Samuele Pedroni pedronis at strakt.com
Mon Apr 25 19:08:35 CEST 2005


Michael Chermside wrote:

>Jim Jewett writes:
>  
>
>>As best I can tell, the anonymous blocks are used to take
>>care of boilerplate code without changing the scope -- exactly
>>what macros are used for.
>>    
>>
>
>Folks, I think that Jim is onto something here.
>
>I've been following this conversation, and it sounds to me as if we
>are stumbling about in the dark, trying to feel our way toward something
>very useful and powerful. I think Jim is right, what we're feeling our
>way toward is macros.
>
>The problem, of course, is that Guido (and others!) are on record as
>being opposed to adding macros to Python. (Even "good" macros... think
>lisp, not cpp.) I am not quite sure that I am convinced by the argument,
>but let me see if I can present it:
>
>  Allowing macros in Python would enable individual programmers or
>  groups to easily invent their own "syntax". Eventually, there would
>  develop a large number of different Python "dialects" (as some
>  claim has happened in the Lisp community) each dependent on macros
>  the others lack.

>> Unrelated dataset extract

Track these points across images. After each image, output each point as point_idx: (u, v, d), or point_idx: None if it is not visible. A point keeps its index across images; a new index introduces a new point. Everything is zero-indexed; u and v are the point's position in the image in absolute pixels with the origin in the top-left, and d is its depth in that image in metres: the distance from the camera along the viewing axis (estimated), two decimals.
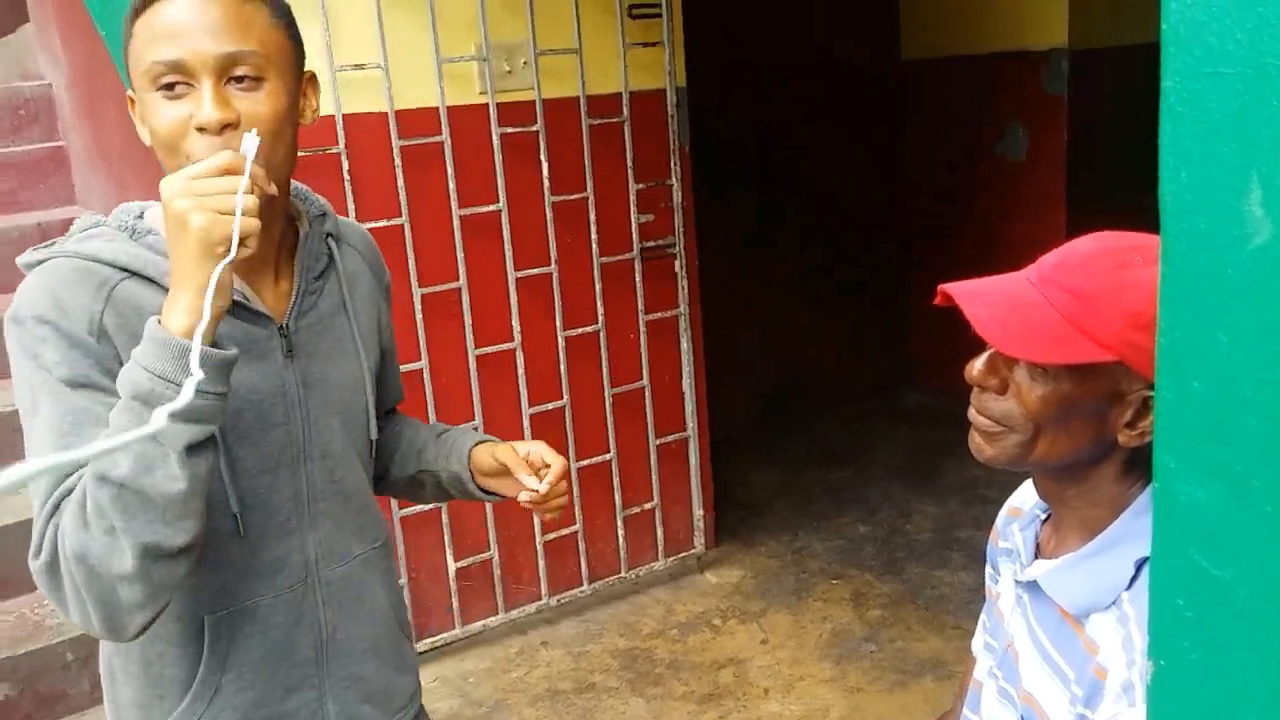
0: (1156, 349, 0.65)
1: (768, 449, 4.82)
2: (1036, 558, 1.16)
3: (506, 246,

The most important casualty would be Python's
>  great *readability*.
>
>(If this is a strawman argument, i.e. if you know of a better reason
>for keeping macros OUT of Python please speak up. Like I said, I've
>never been completely convinced of it myself.)
>  
>
The typical argument in defense of macros is that macros are just like 
functions, you go to the definition
and see what they does.

But depending on how much variation they offer over the normal grammar 
even eye parsing them may be difficult.

They make it easy to mix to code that is evaluated immediately and code 
that will be evalutated, maybe even repeatedely, later, each
macro having its own rules about this. In most cases the only way  to 
discern this and know what is what is indeed looking at the macro 
definition.

You can get flame wars about whether introducing slightly different 
variations of if is warranted. <.5 wink>

My personal impression is that average macro definitions (I'm thinking 
about Common Lisp or Dylan and similar) are much less
readable that average function definitions. Reading On Lisp may give an 
idea about this. That means that introducing macros in Python, because 
of the importance that readability has in Python, would need a serious 
design effort to make the macro definitions themself readable. I think 
that's a challenging design problem.

Also agree about the technical issues that Guido cited about referencing 
and when macros definition enter in effect etc.